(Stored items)
......
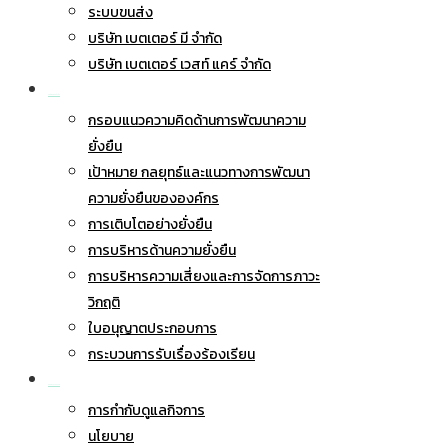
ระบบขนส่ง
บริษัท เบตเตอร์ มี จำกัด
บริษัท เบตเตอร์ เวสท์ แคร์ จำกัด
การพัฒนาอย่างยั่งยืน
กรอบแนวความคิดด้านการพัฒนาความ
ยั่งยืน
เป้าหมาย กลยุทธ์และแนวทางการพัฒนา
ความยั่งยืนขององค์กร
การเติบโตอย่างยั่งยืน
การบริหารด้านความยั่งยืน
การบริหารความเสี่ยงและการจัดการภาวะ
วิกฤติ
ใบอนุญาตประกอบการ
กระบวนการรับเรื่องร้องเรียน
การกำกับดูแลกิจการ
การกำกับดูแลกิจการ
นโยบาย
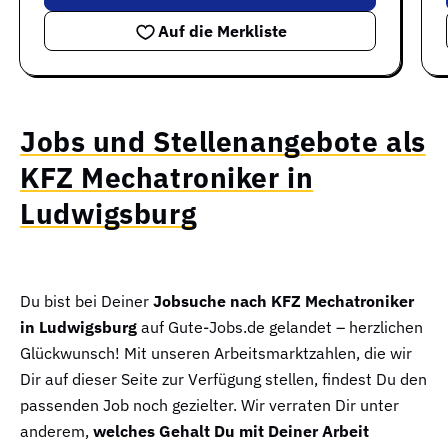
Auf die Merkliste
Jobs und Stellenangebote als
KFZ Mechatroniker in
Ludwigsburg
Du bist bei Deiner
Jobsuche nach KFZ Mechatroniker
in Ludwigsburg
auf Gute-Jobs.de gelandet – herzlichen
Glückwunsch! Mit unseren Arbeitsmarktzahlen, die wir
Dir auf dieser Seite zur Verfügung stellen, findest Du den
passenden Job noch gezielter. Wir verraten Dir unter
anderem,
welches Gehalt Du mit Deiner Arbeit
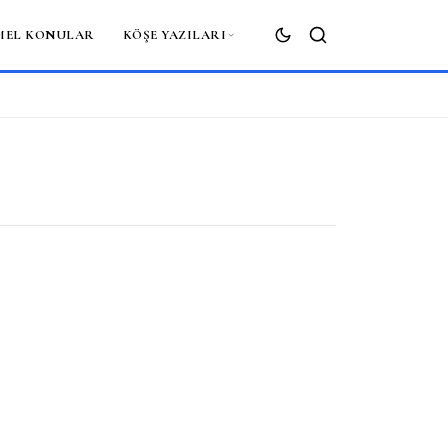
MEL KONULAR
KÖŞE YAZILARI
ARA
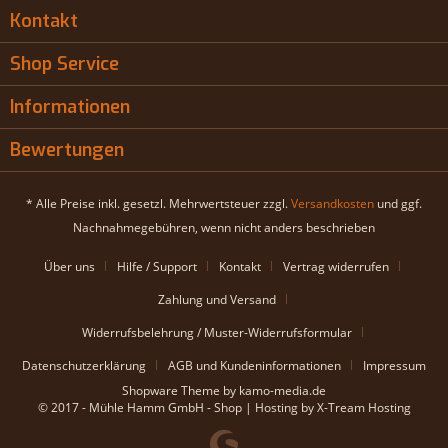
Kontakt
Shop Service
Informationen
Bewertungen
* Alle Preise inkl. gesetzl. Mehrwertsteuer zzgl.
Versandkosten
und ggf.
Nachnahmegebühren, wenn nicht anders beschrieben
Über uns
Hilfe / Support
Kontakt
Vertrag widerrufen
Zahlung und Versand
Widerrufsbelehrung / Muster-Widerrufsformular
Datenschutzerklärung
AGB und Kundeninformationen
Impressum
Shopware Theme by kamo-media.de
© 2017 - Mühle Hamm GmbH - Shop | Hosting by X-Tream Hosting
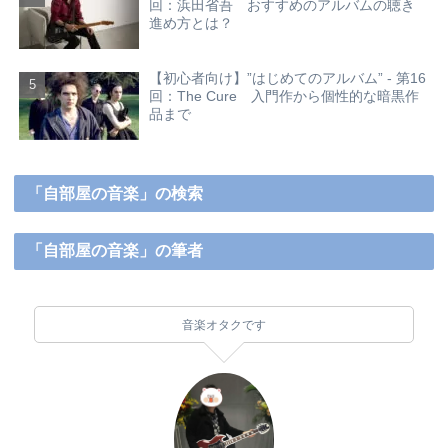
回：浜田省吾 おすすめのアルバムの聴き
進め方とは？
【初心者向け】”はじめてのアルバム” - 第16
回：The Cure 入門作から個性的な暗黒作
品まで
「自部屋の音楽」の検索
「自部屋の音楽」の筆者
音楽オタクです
......
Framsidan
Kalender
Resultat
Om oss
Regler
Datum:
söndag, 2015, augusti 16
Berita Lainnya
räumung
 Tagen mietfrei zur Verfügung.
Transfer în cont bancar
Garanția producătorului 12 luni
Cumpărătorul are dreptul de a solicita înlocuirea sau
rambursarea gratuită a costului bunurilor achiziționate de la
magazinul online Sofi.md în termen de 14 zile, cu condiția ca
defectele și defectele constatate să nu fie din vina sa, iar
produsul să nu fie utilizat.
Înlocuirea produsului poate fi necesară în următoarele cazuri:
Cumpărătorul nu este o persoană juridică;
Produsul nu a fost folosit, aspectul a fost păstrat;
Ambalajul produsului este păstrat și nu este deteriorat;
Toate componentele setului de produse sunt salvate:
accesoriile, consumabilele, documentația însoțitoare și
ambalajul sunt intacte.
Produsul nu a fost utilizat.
......
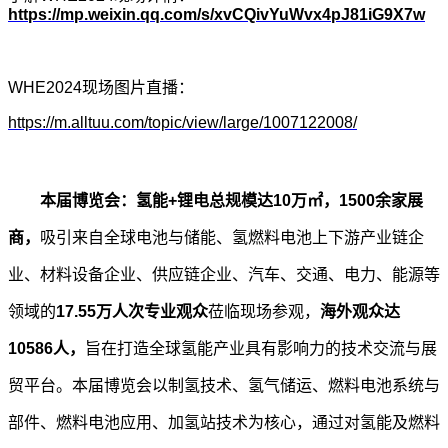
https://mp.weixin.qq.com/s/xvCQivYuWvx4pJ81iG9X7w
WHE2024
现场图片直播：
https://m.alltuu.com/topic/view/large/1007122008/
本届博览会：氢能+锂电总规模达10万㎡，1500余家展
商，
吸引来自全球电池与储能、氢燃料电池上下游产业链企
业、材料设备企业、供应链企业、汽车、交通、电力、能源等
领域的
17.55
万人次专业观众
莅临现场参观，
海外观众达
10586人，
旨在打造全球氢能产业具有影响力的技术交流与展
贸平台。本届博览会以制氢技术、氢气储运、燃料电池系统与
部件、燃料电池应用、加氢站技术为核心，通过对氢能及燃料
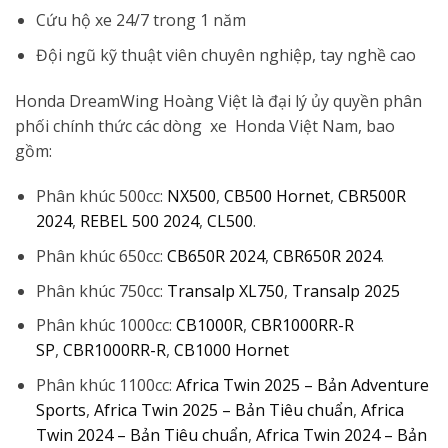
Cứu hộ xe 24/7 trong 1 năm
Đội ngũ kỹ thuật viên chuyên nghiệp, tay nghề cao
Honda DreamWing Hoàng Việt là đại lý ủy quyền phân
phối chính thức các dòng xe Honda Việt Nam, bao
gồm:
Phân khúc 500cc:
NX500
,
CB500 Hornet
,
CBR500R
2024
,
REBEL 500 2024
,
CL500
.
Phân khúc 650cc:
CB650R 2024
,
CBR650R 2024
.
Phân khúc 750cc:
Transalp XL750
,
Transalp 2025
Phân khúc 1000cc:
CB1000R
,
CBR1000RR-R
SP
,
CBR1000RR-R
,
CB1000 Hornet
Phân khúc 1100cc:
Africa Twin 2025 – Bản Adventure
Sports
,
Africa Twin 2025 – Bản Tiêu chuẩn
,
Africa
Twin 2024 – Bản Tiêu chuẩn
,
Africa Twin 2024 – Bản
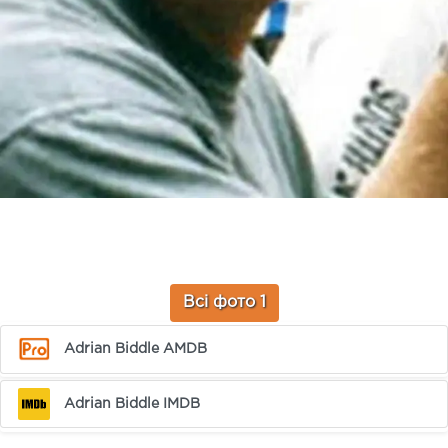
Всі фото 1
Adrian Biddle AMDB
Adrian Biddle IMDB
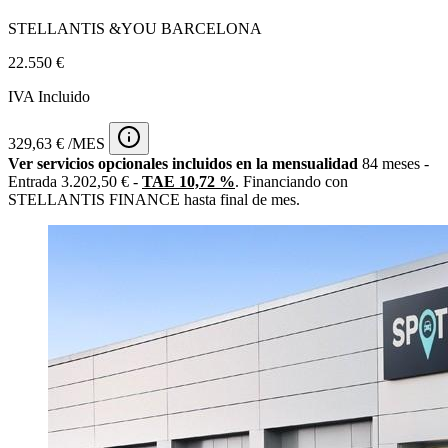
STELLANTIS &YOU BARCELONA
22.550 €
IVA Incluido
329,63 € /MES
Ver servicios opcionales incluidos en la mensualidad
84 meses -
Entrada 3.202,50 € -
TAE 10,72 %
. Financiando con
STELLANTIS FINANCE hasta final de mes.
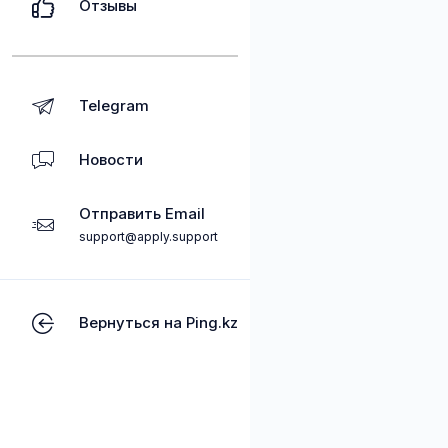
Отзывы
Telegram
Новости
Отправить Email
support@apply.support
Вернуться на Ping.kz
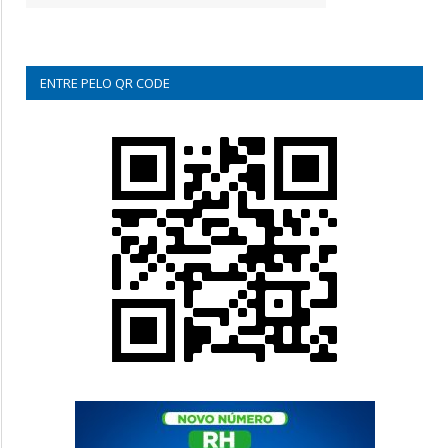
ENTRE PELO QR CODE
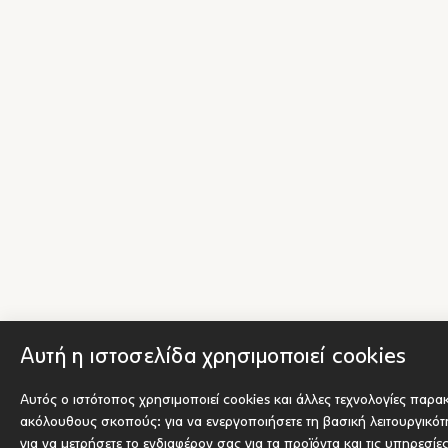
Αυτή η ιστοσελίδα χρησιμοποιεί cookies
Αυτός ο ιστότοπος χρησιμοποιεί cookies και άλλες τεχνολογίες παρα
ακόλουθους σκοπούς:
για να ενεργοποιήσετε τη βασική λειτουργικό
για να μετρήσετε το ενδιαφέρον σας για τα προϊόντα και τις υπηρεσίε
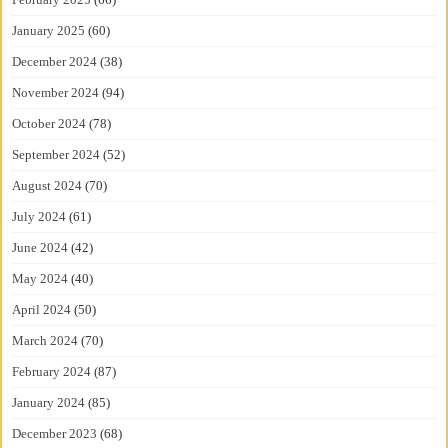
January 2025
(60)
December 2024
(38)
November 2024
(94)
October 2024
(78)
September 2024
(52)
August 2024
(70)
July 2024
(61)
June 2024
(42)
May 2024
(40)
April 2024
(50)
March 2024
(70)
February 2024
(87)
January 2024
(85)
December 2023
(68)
......
* Written task *
Please count the lines above that contain the string "STELLANTIS", treating uppercase and lowercase as different. Reply with the number alone.

* Exercise result *
2